Intel Develops Hardware To Enhance TCP/IP Stacks
RyuuzakiTetsuya writes "The Register is reporting that Intel is developing I/OAT, or I/O Acceleration Technology, which allows the CPU, the mobo chipset and the ethernet controller to help deal with TCP/IP overhead."
Uh, this isn't new, Qlogic has been doing it for some time now, in there TOE cards (TCP Offload Engine). The cards are smoking, especially on Solaris, cause Sun's TCP stack is crappy.
You must imply that the hardware implimentation will be faster than the main CPU, which it almost certainly won't be, because if you've just spent 300 USD on your P4 CPU, what are you doing spending the same amount again - or more - just on your network subsystem?
Also remember that a well implimented TCP/IP stack runs at about 90% of the speed of a memcpy() (Tannenbaum's book again).
For hardware TCP/IP processing to be useful, you need to be say 2x the speed of the CPUs memcpy() function!

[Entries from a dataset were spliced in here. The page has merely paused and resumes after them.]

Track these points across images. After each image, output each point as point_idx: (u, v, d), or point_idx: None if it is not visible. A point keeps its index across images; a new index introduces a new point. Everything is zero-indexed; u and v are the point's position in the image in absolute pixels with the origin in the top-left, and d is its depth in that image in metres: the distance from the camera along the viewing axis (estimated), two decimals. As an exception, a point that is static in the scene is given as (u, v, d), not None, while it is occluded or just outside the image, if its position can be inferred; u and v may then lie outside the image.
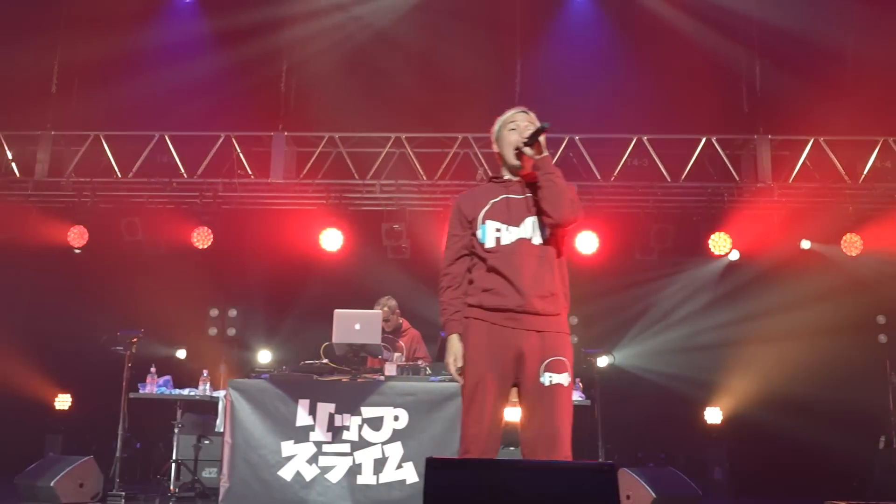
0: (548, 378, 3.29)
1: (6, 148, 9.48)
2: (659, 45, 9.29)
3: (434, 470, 2.34)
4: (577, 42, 9.64)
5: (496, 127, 3.67)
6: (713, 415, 9.00)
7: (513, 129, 3.56)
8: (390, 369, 6.11)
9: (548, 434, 3.25)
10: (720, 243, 8.91)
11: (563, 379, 3.32)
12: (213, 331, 9.30)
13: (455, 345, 3.46)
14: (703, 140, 9.13)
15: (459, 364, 3.42)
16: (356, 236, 9.40)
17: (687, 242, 9.15)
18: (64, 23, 9.51)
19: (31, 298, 9.35)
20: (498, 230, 3.44)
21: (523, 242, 3.41)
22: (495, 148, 3.68)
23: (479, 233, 3.46)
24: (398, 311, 7.23)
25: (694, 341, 8.96)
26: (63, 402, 8.98)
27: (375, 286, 9.41)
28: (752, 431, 8.59)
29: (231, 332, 9.31)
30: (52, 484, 5.88)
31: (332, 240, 9.20)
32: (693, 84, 8.89)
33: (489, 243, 3.43)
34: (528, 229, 3.43)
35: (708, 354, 8.94)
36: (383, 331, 6.77)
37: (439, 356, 6.32)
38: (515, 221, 3.45)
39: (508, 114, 3.65)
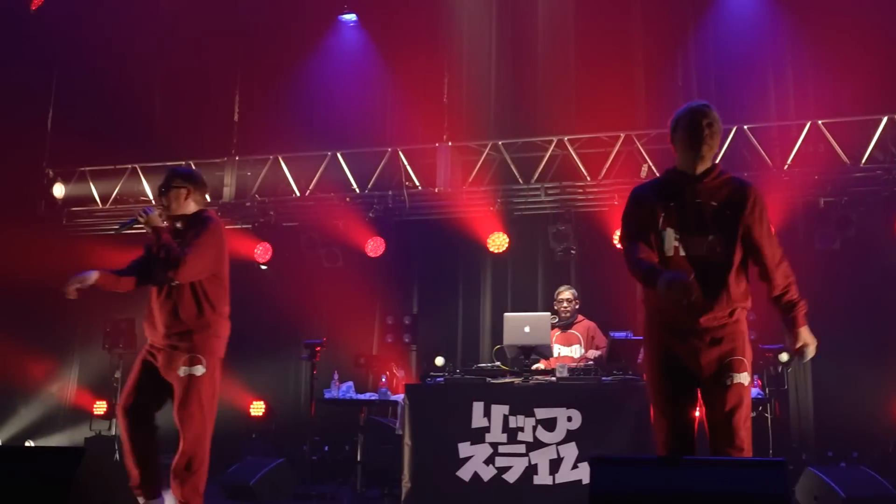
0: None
1: (196, 175, 10.26)
2: (825, 24, 8.82)
3: (599, 468, 2.39)
4: (737, 28, 9.32)
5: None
6: (911, 411, 8.41)
7: None
8: (561, 371, 6.17)
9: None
10: (911, 228, 8.34)
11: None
12: (389, 338, 9.65)
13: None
14: (885, 119, 8.58)
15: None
16: (522, 240, 9.51)
17: (871, 229, 8.62)
18: (242, 56, 10.23)
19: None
20: None
21: None
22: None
23: None
24: (578, 300, 7.26)
25: (887, 332, 8.42)
26: (258, 408, 9.60)
27: (545, 288, 9.52)
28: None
29: (406, 338, 9.63)
30: (251, 484, 6.35)
31: (498, 243, 9.35)
32: (868, 61, 8.37)
33: None
34: None
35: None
36: (560, 318, 6.85)
37: (609, 358, 6.31)
38: None
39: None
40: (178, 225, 4.38)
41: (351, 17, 10.18)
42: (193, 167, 10.22)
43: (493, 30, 10.08)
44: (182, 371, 4.26)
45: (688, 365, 3.39)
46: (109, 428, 10.03)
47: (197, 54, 10.17)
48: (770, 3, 9.44)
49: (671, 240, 3.37)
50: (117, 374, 10.20)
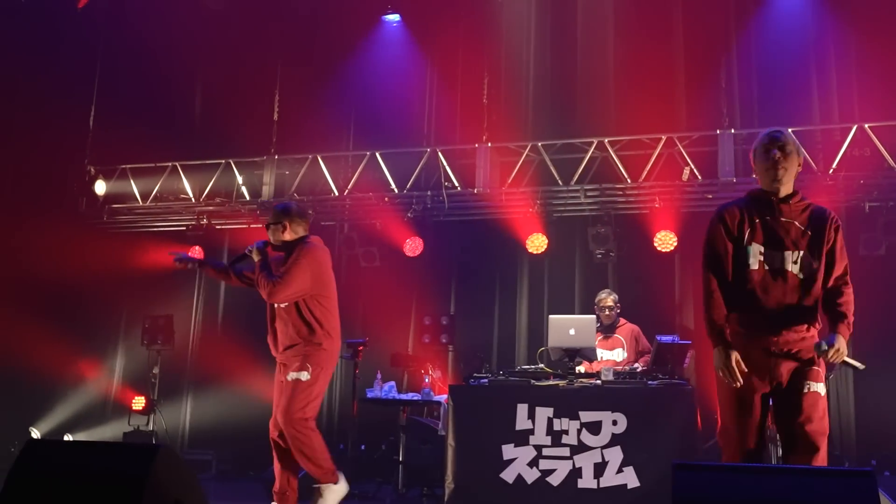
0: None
1: (237, 173, 10.33)
2: (871, 27, 8.72)
3: (682, 474, 2.36)
4: (781, 30, 9.23)
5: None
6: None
7: None
8: (607, 374, 6.13)
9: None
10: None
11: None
12: (426, 338, 9.65)
13: None
14: (934, 123, 8.45)
15: None
16: (561, 241, 9.48)
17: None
18: (282, 55, 10.28)
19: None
20: None
21: None
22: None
23: None
24: (619, 305, 7.23)
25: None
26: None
27: (583, 290, 9.48)
28: None
29: (443, 338, 9.62)
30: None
31: (537, 244, 9.33)
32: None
33: None
34: None
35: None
36: (601, 324, 6.83)
37: (655, 362, 6.27)
38: None
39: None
40: (283, 253, 5.03)
41: (394, 17, 10.21)
42: (234, 166, 10.35)
43: (532, 30, 10.06)
44: (290, 376, 4.84)
45: (764, 376, 3.56)
46: (148, 423, 10.10)
47: (238, 53, 10.25)
48: (815, 5, 9.33)
49: (756, 255, 3.63)
50: (155, 370, 10.29)
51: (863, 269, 8.52)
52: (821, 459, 3.38)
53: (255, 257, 4.98)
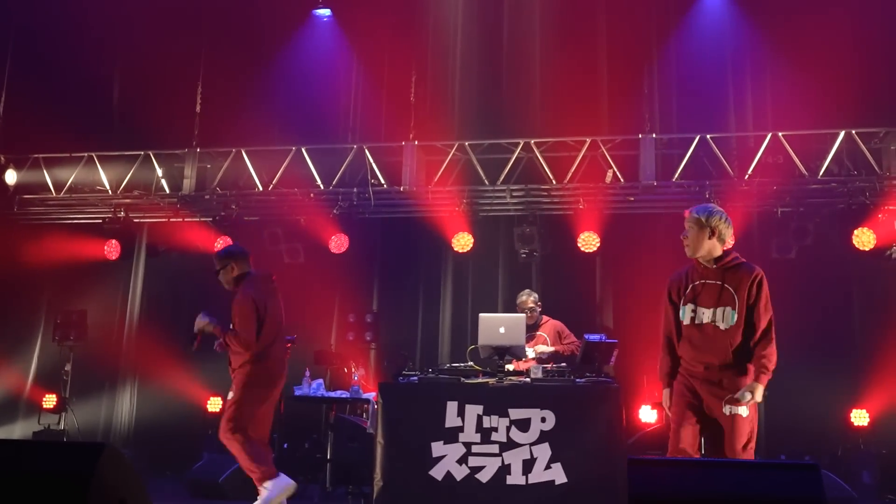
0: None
1: (156, 165, 10.06)
2: (789, 39, 9.07)
3: (636, 469, 2.42)
4: (702, 41, 9.53)
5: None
6: (860, 417, 8.70)
7: None
8: (536, 372, 6.21)
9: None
10: (864, 239, 8.62)
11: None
12: (350, 336, 9.60)
13: None
14: (843, 133, 8.84)
15: None
16: (485, 241, 9.56)
17: (825, 240, 8.90)
18: (207, 44, 10.05)
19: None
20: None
21: None
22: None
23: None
24: (539, 304, 7.34)
25: (839, 340, 8.71)
26: (215, 404, 9.43)
27: (506, 289, 9.59)
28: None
29: (367, 336, 9.59)
30: (220, 481, 6.25)
31: (462, 243, 9.39)
32: (828, 75, 8.62)
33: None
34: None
35: (852, 354, 8.70)
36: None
37: (583, 360, 6.38)
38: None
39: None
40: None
41: (325, 11, 10.09)
42: (153, 157, 10.04)
43: (459, 31, 10.10)
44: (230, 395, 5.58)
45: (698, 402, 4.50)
46: (59, 422, 9.76)
47: (160, 40, 9.94)
48: (733, 16, 9.65)
49: (688, 311, 4.52)
50: (67, 367, 9.96)
51: (774, 272, 8.88)
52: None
53: (210, 329, 5.50)
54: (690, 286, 4.55)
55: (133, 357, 10.27)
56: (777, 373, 8.10)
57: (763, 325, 4.40)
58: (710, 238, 4.48)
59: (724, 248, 4.57)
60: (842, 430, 8.72)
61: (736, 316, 4.38)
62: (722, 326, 4.41)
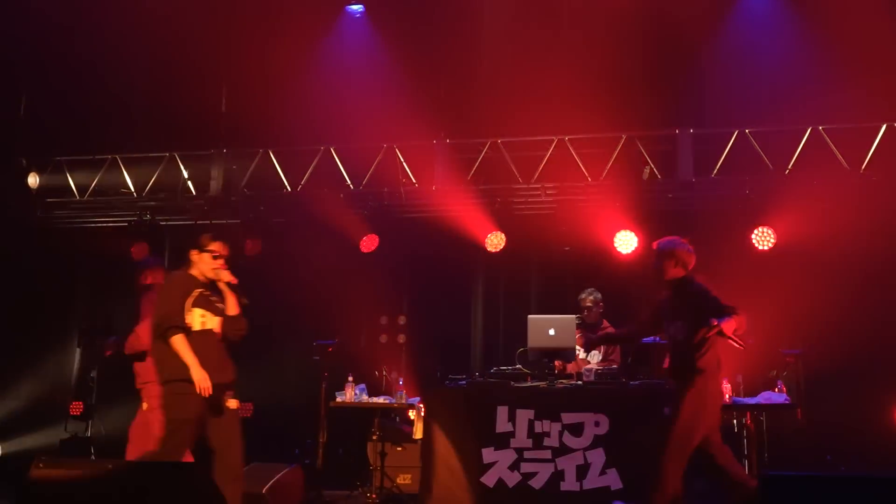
0: None
1: (182, 167, 9.88)
2: (831, 28, 8.87)
3: (772, 484, 2.25)
4: (748, 33, 9.34)
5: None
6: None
7: None
8: (588, 375, 6.03)
9: None
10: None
11: None
12: (382, 338, 9.43)
13: None
14: (884, 127, 8.63)
15: None
16: (522, 238, 9.36)
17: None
18: (234, 43, 9.85)
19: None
20: None
21: None
22: None
23: None
24: (601, 304, 7.05)
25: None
26: (244, 410, 9.23)
27: (546, 287, 9.40)
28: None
29: (400, 338, 9.42)
30: (263, 491, 6.06)
31: (495, 242, 9.19)
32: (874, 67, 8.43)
33: None
34: None
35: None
36: (584, 324, 6.67)
37: (635, 362, 6.21)
38: None
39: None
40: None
41: (358, 7, 9.88)
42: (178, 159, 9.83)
43: (491, 26, 9.89)
44: None
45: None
46: (86, 430, 9.59)
47: (184, 41, 9.71)
48: (775, 10, 9.46)
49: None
50: (93, 374, 9.81)
51: (818, 267, 8.68)
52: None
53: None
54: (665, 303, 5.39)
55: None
56: (830, 374, 7.90)
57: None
58: (672, 264, 5.25)
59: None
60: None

Given that the main performance bottleneck is memory access, since you're basically copying buffers around and so caching isn't going to help you, I don't see how any sort of super-duper hardware is going to give you anything like a 2x speed up, let alone at an economic price.
--
Toby
Yes. Checksum was one of the problems. The other problem is the memory-to-memory-copying of data due to the semantics of the tcp/udp-send() call. This semantics require that the data existing in the memory location at the time send() is called is the data to be sent. If the application changes the data directly after the send()-call this should not affect what is sent. This means that the OS has to copy the data into kernel memory, and then at some later time copy it onto the nic. This memory-to-memory-copying becomes a severe problem when the traffic and bandwidth increases
AC being Alan Cox, DM being Dave Miller.
Read Alan's opinion here.
Read Dave's opinion here.
There has been discussion of this specific Intel announcement here.
There have been multiple fixes to address the inefficiencies of the original design of the BSD TCP/IP stack.
FreeBSD for example, has a kernel option called ZERO_COPY_SOCKETS, which dramatically increases network throughput of syscalls such as sendfile(2). With this option enabled, as the name entails, data is no longer copied from userland to kernel space and then passed onto the network card's ringbuffers. It is copied in one swoop!
Intel has been wanting to do this for years! I remember reading old articles on The Register about it, and how they were pulling back because Microsoft didn't like the idea of Intel taking away things that Microsoft were running with their software, including things like managing networking instead of having the OS do it.
Of course it couldn't last, what with nVidia doing firewalls and NICs and all sorts of other things, Intel is a big company and they know when they need to compete. MS has also lost a bit of their clout when it comes to things like pressuring the bigger companies (intel, HP, Dell)
I am government man, come from the government. The government has sent me. -- G.I.R.
You can accelerate graphics to a very large degree because the problem is very subject to parallelism.
You cannot accelerate networking very much because the problem is highly serial.
It is improper to compare the two because they are fundamentally different problems.
You can throw tons of hardware at 3D graphics and get good results, because just by having more and more pipelines, you go faster and faster.
Processing a network packet is quite different; the data goes through a series of serial steps and eventually reaches the application layer. The only way you can really make it go faster is to up the clock rate, and you find it's uneconomic to try to beat the main CPU, which remember has *already* been paid for. You have all that CPU for free; to then spend the kind of money you'd need to outpace the CPU makes no sense, let alone the money you'd need to spend to outpace the CPU by a decent margin.
--
Toby
Hardware implementation will most definitely be leaps and bounds faster than the general CPU. Can a Linux router route 720Gbps of traffic through hundreds of interfaces at once? No. But a Cisco 6500 can, because of hardware designed especially for the task.
Simply put, software on general purpose processors sucks for doing heavy computational work. Hardware tuned especially for a task has, and always will, be where it's at. However, the costs involved in creating ICs specific to a task usually mean that ASICs are only created where there is a need. Modern graphics cards are a great example. The on-board graphics processors are designed especially to create graphics, something that, if offloaded onto the GP CPU, would crush even the highest of the high end.
Also, offloading the TCP/IP stack on a normal workstation probably isn't going to be a huge performance boost. Where this will be useful is in situations where there is a need for high-throughput, low-latency network I/O processing.